A briefing paper by CEOs for Cities summed it up well in three key points: 1) When metropolitan areas are economically segregated, every problem becomes harder to address; 2) suburban sprawl has been an engine of economic segregation; and 3) infill development increases the possibilities for stable integrated neighborhoods.

It’s A Choice

In an especially ominous statement for Memphis, the researchers wrote: “Suburban sprawl becomes especially damaging in metropolitan areas with weak job and population growth…the outward movement of middle and affluent households and rising concentrated poverty creates a reinforcing cycle of decline.

These facts are why we get so exorcised by the continued investments in wider lanes and more roads. These are not just curious decisions. They are in fact attacks on our city’s future.

Worst of all, they are made as if we are not making choices, serious choices about the future of our city.

Jared Diamond wrote in his book, Collapse, about how “societies choose to fail or succeed.” In other words, sprawl did not just happen in Shelby County. It was a choice. The suffocating county government debt did not just happen. It was a choice. The hollowing out of the urban core did not just happen. It was a choice. The dependence on low-wage, low-skill jobs did not just happen. It was a choice.

Rubber Stamping Sprawl

Diamond describes in his best-seller how civilizations that formerly flourished made choices that doomed them to catastrophe, and many of these bad decisions were tied to the squandering of resources, to ignoring trouble signs that the environment emits and to the cutting down of too many trees.

It sounds familiar. For more than 20 years, when Memphis City Council routinely approved any development within the 3-5 mile extraterritorial area outside of the city limits, there seemed to be no sense that it was making a choice.

Developers wanted more development, and these areas were outside of the city limits, so there was no perceived cost in giving them what they asked for.
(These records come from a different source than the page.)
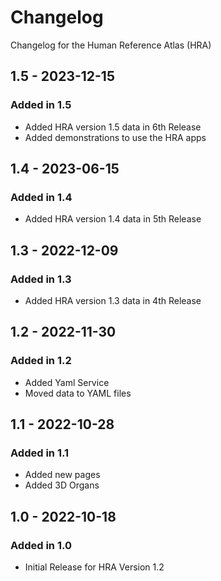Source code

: # Changelog

Changelog for the Human Reference Atlas (HRA)

## 1.5 - 2023-12-15

### Added in 1.5

- Added HRA version 1.5 data in 6th Release
- Added demonstrations to use the HRA apps

## 1.4 - 2023-06-15

### Added in 1.4

- Added HRA version 1.4 data in 5th Release

## 1.3 - 2022-12-09

### Added in 1.3

- Added HRA version 1.3 data in 4th Release

## 1.2 - 2022-11-30

### Added in 1.2

- Added Yaml Service
- Moved data to YAML files

## 1.1 - 2022-10-28

### Added in 1.1

- Added new pages
- Added 3D Organs

## 1.0 - 2022-10-18

### Added in 1.0

- Initial Release for HRA Version 1.2
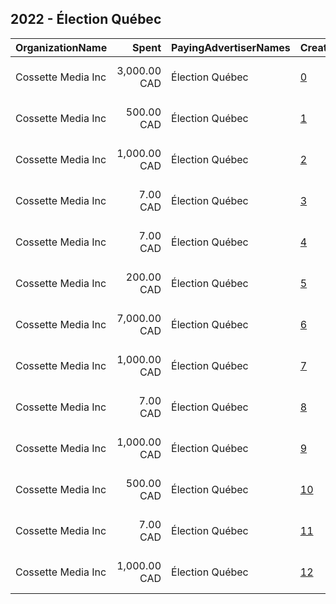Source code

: ## 2022 - Élection Québec 
|OrganizationName|Spent|PayingAdvertiserNames|CreativeUrls|Impressions|Genders|AgeBrackets|CountryCodes|BillingAddresses|CandidateBallotInformation|
|:---|---:|:---|:---|---:|:---|:---|:---|:---|:---|
|Cossette Media Inc|3,000.00 CAD|Élection Québec|[0](https://www.snap.com/political-ads/asset/2d25fb6621ddc584a2bd9e248d117e5196060a44cf45d551c45e05ea9fa2562d?mediaType=mp4)|334,897||18-44|canada|"P.O. Box. 11613, Succ. Centre-ville,Montreal,H3C5V9,CA"||
|Cossette Media Inc|500.00 CAD|Élection Québec|[1](https://www.snap.com/political-ads/asset/64867bbba8e7811f809d4a3af4be868ab4fbe3421addb00fb104b1ac3373d74b?mediaType=mp4)|169,692||18+|canada|"P.O. Box. 11613, Succ. Centre-ville,Montreal,H3C5V9,CA"||
|Cossette Media Inc|1,000.00 CAD|Élection Québec|[2](https://www.snap.com/political-ads/asset/8cfec1b37b975cd4dee67611c007ea65a674d3823974b7927f7b6bbef428e992?mediaType=mp4)|335,264||18+|canada|"P.O. Box. 11613, Succ. Centre-ville,Montreal,H3C5V9,CA"||
|Cossette Media Inc|7.00 CAD|Élection Québec|[3](https://www.snap.com/political-ads/asset/fb39e38946f91a9e356083dd258734b8b3053f24900f96c6373d0c769e41db8b?mediaType=png)|1,817||18+|canada|"P.O. Box. 11613, Succ. Centre-ville,Montreal,H3C5V9,CA"|BVEE|
|Cossette Media Inc|7.00 CAD|Élection Québec|[4](https://www.snap.com/political-ads/asset/2abe96df3dce8d63bce182f68f8736a9abdccd9c31a63d219d2c84e0f8451175?mediaType=png)|1,515||18+|canada|"P.O. Box. 11613, Succ. Centre-ville,Montreal,H3C5V9,CA"|BVEE|
|Cossette Media Inc|200.00 CAD|Élection Québec|[5](https://www.snap.com/political-ads/asset/5539801929fbebe3046728d3b1bcfd0e9ea439975938642983a09b2be6162a1e?mediaType=mp4)|69,560||18+|canada|"P.O. Box. 11613, Succ. Centre-ville,Montreal,H3C5V9,CA"||
|Cossette Media Inc|7,000.00 CAD|Élection Québec|[6](https://www.snap.com/political-ads/asset/bef0eea49077076ca68ad6c74e3828d0fea7d4656c8485cdae79acd056520f5e?mediaType=mp4)|819,025||18-44|canada|"P.O. Box. 11613, Succ. Centre-ville,Montreal,H3C5V9,CA"||
|Cossette Media Inc|1,000.00 CAD|Élection Québec|[7](https://www.snap.com/political-ads/asset/2b8beee81ac29dcf8a85ddfc4aa2699329b681fe9f3dff4686cdc6bba399cb53?mediaType=mp4)|337,175||18+|canada|"P.O. Box. 11613, Succ. Centre-ville,Montreal,H3C5V9,CA"||
|Cossette Media Inc|7.00 CAD|Élection Québec|[8](https://www.snap.com/political-ads/asset/53bf16d32c0f238f2615a493ba9539f4b451c440066051a3badcb7bb99793592?mediaType=png)|1,193||18+|canada|"P.O. Box. 11613, Succ. Centre-ville,Montreal,H3C5V9,CA"|BVEE|
|Cossette Media Inc|1,000.00 CAD|Élection Québec|[9](https://www.snap.com/political-ads/asset/99be430dca1bcbf998bb21141a526b5ac7b8fd460c3871814a63930e46570554?mediaType=mp4)|439,509||18+|canada|"P.O. Box. 11613, Succ. Centre-ville,Montreal,H3C5V9,CA"||
|Cossette Media Inc|500.00 CAD|Élection Québec|[10](https://www.snap.com/political-ads/asset/330e88a48f2a3b986bc591f5a6423e48e76a3756bb4c6e86ea0d17ec25a3945b?mediaType=mp4)|185,118||18+|canada|"P.O. Box. 11613, Succ. Centre-ville,Montreal,H3C5V9,CA"||
|Cossette Media Inc|7.00 CAD|Élection Québec|[11](https://www.snap.com/political-ads/asset/201f4e8d347d1198d90e1bcc32222e197758e270cd671107cb7826e4136df764?mediaType=png)|1,338||18+|canada|"P.O. Box. 11613, Succ. Centre-ville,Montreal,H3C5V9,CA"|BVEE|
|Cossette Media Inc|1,000.00 CAD|Élection Québec|[12](https://www.snap.com/political-ads/asset/a3b17edf8bbeca08135f31ae4ce266d0251565ece65bc4f47ff8a0c130d3cfb3?mediaType=mp4)|372,207||18+|canada|"P.O. Box. 11613, Succ. Centre-ville,Montreal,H3C5V9,CA"||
Actually, every vote on one of the developments was as a choice — to shift public investments to the suburban fringe rather than spend them on strengthening the urban core and capitalizing on the public infrastructure already paid for there.
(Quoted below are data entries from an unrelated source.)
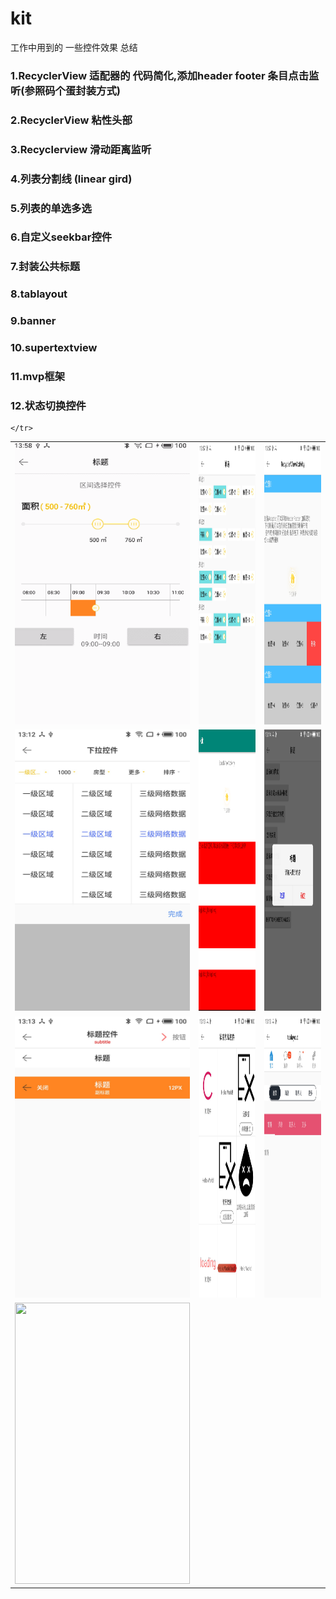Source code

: # kit
工作中用到的 一些控件效果 总结

### 1.RecyclerView  适配器的 代码简化,添加header  footer  条目点击监听(参照码个蛋封装方式)
### 2.RecyclerView 粘性头部
### 3.Recyclerview 滑动距离监听
### 4.列表分割线   (linear  gird)
### 5.列表的单选多选
### 6.自定义seekbar控件
### 7.封装公共标题
### 8.tablayout
### 9.banner
### 10.supertextview
### 11.mvp框架
### 12.状态切换控件


<table align="center">
    <tr align="center">
         <td><img src="https://github.com/liuzeze/kit/blob/master/doc/4.gif" width="280" height="450"/></td>
        <td><img src="https://github.com/liuzeze/kit/blob/master/doc/2.jpg" width="280" height="450"/></td>
         <td><img src="https://github.com/liuzeze/kit/blob/master/doc/3.jpg" width="280" height="450"/></td>
    </tr>
    <tr align="center">
         <td><img src="https://github.com/liuzeze/kit/blob/master/doc/7.jpg" width="280" height="450"/></td>
         <td><img src="https://github.com/liuzeze/kit/blob/master/doc/5.png" width="280" height="450"/></td>
          <td><img src="https://github.com/liuzeze/kit/blob/master/doc/11.jpg" width="280" height="450"/></td>
    </tr>
    <tr align="center">
           <td><img src="https://github.com/liuzeze/kit/blob/master/doc/10.jpg" width="280" height="450"/></td>
         <td><img src="https://github.com/liuzeze/kit/blob/master/doc/8.jpg" width="280" height="450"/></td>
         <td><img src="https://github.com/liuzeze/kit/blob/master/doc/9.jpg" width="280" height="450"/></td>
    </tr>
     <tr align="center">
           <td><img src="https://user-gold-cdn.xitu.io/2019/10/18/16dde32e8644100a?w=291&h=518&f=png&s=35208" width="280" height="450"/></td>
        
    </tr>

  
</table>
For more than two decades, when the Shelby County Board of Commissioners voted time after time to approve every development placed on their agendas, they never had a sense that they were making a choice that was fueling sprawl and setting in motion their own march to the brink of bankruptcy, cuts in services and erosion of their ability to take a leadership role in the community.

Ignoring The Signs

Like many of the societies described in Diamond’s book, our community made the choice to ignore the warning signs, always believing that the flow of money was endless, short-term benefits were as good as long-term ones and the political power structure was unshakeable. In the end, the seminal question of Collapse is: How can society best avoid destroying itself? It’s a question that should be applied to every project, program or policy of local government for the near future.

If, as the Chamber official suggested, our community is ready to be a national leader for urban rejuvenation, our leaders should begin by applying Diamond’s question to the proposed I-269, a pork project with no economic or social benefit to Memphis.

Don’t believe the propaganda or media headlines. Even The Commercial Appeal editorialized: “Chances are good that speeding up the completion of Tenn. 385 and I-269 will have the desired effect, creating more jobs and circulating more money in the local economy.”

Should we really be building an interstate if the best we can say is “chances are good” it will create new jobs and economic growth? There is no research to back up that conclusion, and more to the point, I-269 is just another giant magnet pulling jobs and people out of the urban core.

Asking The Right Question

We need to connect the dots – these massive sprawl-inducing, car-dependent investments are not only gifts to developers, but they are killing off the city whose health will determine whether the region survives.

If nothing else, it’s time to connect the dots – cause and effect – and to ask the paraphrased question from Collapse: How can Memphis best avoid destroying itself?